Starting From a False Premise
Burt’s paper, titled “The whiteness of the Mediterranean Diet: A historical, sociopolitical, and dietary analysis using critical race theory,” contends that promotion of the Mediterranean diet as the healthiest cultural diet is born out of inherently biased research—“studies conducted by white people on other white people,” she said.
According to Burt, bias has historically shaped “who researches and who is studied,” which has resulted in immense disparities among investigations of white and nonwhite cultural diets. For example, she notes that a cursory PubMed search using the phrase “Mediterranean diet” yields 6,426 results, whereas a search using “traditional Chinese diet,” “traditional African diet,” and “traditional Mexican diet” yields just 2,355 results combined.
Furthermore, Burt said that contrary to how it’s marketed, the Mediterranean diet—which promotes whole grains, vegetables, and fruits and includes less meat and dairy than a typical Western diet—isn’t actually based on the real, day-to-day consumption habits of Mediterranean cultures.
The foods the diet recommends “are a subset of foods acceptable by white European/Americans, rather than foods of the region it purports to represent,” Burt writes. “The Med diet, in its construction and how it is communicated, is a fake dietary pattern that gives the illusion of inclusion but is really just a euphemism for an idealized white diet.”
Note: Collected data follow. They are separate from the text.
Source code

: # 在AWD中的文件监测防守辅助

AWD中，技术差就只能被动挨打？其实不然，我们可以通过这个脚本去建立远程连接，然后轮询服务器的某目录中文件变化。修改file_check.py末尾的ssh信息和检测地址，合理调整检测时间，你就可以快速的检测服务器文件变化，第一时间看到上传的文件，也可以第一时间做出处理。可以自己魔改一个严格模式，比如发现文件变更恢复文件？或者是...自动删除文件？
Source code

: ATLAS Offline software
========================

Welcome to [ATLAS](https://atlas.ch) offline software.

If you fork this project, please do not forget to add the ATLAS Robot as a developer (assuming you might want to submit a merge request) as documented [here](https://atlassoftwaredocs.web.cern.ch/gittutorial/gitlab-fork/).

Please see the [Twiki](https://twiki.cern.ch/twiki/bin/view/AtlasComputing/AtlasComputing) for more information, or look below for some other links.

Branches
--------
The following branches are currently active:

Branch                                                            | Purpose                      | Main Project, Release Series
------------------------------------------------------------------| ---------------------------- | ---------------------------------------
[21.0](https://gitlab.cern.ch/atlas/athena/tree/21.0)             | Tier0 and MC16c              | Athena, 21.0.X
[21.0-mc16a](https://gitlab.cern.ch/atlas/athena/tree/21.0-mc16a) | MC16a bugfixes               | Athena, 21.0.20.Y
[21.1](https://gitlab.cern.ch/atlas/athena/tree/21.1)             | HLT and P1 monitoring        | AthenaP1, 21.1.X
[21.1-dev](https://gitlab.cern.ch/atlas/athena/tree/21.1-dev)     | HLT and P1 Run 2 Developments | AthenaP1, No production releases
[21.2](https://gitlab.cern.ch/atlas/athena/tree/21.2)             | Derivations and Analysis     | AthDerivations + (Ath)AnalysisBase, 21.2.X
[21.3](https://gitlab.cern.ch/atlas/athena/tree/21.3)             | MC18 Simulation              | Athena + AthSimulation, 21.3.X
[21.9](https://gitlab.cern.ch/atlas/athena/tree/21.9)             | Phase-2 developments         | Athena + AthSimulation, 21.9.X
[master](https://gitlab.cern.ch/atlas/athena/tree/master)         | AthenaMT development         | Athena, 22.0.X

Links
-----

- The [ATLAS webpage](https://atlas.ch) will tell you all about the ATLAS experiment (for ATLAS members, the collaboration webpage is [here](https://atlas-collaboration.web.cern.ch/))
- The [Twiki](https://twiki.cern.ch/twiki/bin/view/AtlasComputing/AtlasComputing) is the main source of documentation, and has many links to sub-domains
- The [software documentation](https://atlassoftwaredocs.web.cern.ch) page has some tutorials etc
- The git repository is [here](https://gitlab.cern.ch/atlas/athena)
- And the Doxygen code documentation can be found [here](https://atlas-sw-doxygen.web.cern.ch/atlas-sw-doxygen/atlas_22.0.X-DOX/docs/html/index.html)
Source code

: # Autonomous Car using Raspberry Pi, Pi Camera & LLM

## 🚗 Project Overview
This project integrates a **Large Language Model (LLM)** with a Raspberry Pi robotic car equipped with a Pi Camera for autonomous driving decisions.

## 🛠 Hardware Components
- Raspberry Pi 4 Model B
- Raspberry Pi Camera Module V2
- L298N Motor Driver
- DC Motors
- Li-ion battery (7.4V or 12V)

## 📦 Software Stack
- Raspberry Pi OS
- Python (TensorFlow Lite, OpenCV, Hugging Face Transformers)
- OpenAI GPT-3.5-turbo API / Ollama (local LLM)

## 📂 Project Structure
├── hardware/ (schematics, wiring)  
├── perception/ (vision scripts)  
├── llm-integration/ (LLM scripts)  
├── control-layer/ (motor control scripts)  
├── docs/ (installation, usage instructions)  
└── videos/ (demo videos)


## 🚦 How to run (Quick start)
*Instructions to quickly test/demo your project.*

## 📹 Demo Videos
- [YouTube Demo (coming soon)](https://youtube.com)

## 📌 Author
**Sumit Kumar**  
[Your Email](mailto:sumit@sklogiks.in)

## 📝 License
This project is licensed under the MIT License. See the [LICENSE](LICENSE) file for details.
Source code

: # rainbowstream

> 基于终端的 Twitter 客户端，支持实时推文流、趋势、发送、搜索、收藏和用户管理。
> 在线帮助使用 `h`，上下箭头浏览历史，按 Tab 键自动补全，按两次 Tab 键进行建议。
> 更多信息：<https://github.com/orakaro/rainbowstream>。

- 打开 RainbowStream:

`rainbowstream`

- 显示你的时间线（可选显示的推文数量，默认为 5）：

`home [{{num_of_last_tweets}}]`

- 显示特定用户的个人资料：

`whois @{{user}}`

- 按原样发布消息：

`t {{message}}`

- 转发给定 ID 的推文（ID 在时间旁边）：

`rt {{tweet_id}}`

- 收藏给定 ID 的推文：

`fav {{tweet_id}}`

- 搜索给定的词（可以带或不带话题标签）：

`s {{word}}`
This is not a new conversation for Burt, who holds a master’s degree in exercise physiology and nutrition and a Ph.D. in food and nutrition policy. Last December, she gave a talk about understanding the multiple layers of privilege within dietetics and nutrition during the Academy of Nutrition and Dietetics’ 2020 Food & Nutrition Expo. The world’s largest meeting of food and nutrition experts, the event draws more than 10,000 registered dietitian nutritionists, nutrition science researchers, policy makers, and healthcare providers.
Since then, she has received requests to speak at other meetings and invitations to write for peer-reviewed publications, which she sees as both a positive development and a sign of the work still needed to ensure that dietary recommendations reflect the diversity of the U.S. population.
“In my profession, the conversation has started, but we must capitalize on this momentum,” she said.